Lehman Brothers Boss Defends $484 Million in Salary, Bonus
In the first Congressional hearing into the financial crisis, the former CEO of the bankrupt Lehman Brothers, Richard Fuld, became the poster boy for Wall Street greed today as he defended the $484 million he received in salary, bonuses and stock options since 2000
But Fuld said he has yet to understand why the federal government helped to bail out the AIG insurance company and other investment banking firms, but did not do so a few days earlier to save Lehman Brothers.
"Until the day they put me in the ground, I will wonder," Fuld told the Congressional panel, seeming to seethe with anger.
"This is a pain that will stay with me the rest of my life."
In his opening remarks, Waxman lambasted both Fuld and Lehman.
Internal documents obtained by the committee, Waxman said, "portray a company in which there was no accountability for failure."
"Lehman did not find itself in that situation by accident; it was the unlucky draw of a consciously-made gamble," he said.
Robert Wescott, the president of the economic analysis and public policy research firm Keybridge Research LLC, said that the root of the financial crisis, overall lay in "easy credit."
Variable rate mortgages with low initial interest rates "gave many families an inflated sense of their capacity to afford housing," Wescott said. As a result, he said, housing prices began rising as high as 30 percent per year and "a housing frenzy developed
Many Americans developed unrealistic expectations and assumed that housing prices could only go up," he said.

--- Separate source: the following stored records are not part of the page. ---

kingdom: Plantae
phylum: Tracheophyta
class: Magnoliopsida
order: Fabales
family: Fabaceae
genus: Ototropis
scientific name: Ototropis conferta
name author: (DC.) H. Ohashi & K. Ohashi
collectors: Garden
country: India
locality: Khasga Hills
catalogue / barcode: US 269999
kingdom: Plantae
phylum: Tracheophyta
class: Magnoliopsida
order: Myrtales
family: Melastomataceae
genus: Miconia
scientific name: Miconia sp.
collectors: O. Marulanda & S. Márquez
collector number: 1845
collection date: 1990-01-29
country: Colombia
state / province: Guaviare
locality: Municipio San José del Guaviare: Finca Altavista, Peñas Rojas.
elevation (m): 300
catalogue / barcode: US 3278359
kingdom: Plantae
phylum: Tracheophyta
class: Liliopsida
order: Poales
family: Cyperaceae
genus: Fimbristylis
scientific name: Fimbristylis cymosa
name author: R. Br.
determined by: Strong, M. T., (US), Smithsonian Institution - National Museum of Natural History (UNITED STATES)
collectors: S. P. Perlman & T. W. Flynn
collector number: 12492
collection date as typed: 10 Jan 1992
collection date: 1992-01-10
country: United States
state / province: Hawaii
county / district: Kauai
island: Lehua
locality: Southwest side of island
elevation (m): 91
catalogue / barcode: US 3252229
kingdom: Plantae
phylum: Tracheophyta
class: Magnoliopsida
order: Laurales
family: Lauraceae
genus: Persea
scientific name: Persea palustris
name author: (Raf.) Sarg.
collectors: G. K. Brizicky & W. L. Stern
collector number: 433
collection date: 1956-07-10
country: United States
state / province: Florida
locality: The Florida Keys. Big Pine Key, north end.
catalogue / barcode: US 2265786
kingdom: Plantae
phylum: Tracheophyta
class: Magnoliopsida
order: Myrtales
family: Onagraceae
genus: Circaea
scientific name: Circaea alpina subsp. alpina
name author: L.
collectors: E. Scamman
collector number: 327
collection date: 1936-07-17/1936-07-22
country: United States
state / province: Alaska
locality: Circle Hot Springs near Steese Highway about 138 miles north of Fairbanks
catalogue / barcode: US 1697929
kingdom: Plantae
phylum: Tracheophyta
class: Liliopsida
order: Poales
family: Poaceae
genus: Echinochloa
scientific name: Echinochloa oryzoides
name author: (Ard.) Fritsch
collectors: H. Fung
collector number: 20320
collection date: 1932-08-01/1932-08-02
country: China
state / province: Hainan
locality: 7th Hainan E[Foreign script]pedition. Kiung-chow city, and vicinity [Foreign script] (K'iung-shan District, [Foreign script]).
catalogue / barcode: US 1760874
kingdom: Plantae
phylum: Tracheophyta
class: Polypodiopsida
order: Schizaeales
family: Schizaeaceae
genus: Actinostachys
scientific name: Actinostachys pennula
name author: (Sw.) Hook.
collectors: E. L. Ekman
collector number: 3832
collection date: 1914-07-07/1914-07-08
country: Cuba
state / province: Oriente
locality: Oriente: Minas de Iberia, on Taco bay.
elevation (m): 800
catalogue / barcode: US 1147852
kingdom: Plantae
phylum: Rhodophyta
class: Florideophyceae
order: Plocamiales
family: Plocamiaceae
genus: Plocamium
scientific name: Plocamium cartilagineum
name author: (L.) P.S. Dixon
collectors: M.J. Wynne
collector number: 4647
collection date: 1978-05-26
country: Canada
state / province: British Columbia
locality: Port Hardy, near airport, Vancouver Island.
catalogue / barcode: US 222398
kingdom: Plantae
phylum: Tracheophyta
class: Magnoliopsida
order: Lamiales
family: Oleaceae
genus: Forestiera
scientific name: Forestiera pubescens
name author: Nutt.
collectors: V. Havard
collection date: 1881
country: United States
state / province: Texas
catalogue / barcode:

Meanwhile, the securitization of mortgages aggravated the situation – it allowed mortgage originators to make risky loans without concerns about the consequences.
"Since the mortgage originator was no longer going to hold the mortgage to maturity, but rather was going to immediately sell it to a securities firm and collect its fee up front, it did not have a strong incentive to perform due diligence on the loan," Westcott said
Peter J. Wallison, a fellow in financial policy studies at the American Enterprise Institute, said that the lack of regulation of government-sponsored mortgage giants Fannie Mae and Freddie Mac played a major role in the crisis. Congress, he said, resisted reforming the regulation of the two companies "until it was too late."
Wallison also cited a newspaper article that showed "the SEC's failure to devote sufficient resources to the regulation of the major investment banking firms."
Weak regulation, Wallison said, "can be worse than none."
Near the end of the hearing, after some two hours of questioning, Fuld stressed his personal feelings about Lehman's bankruptcy.
"My employees, my shareholders, creditors, clients have taken a huge amount of pain and, again, not that everybody on this committee cares about this, but I wake up every single night thinking what I could I have done differently," he said.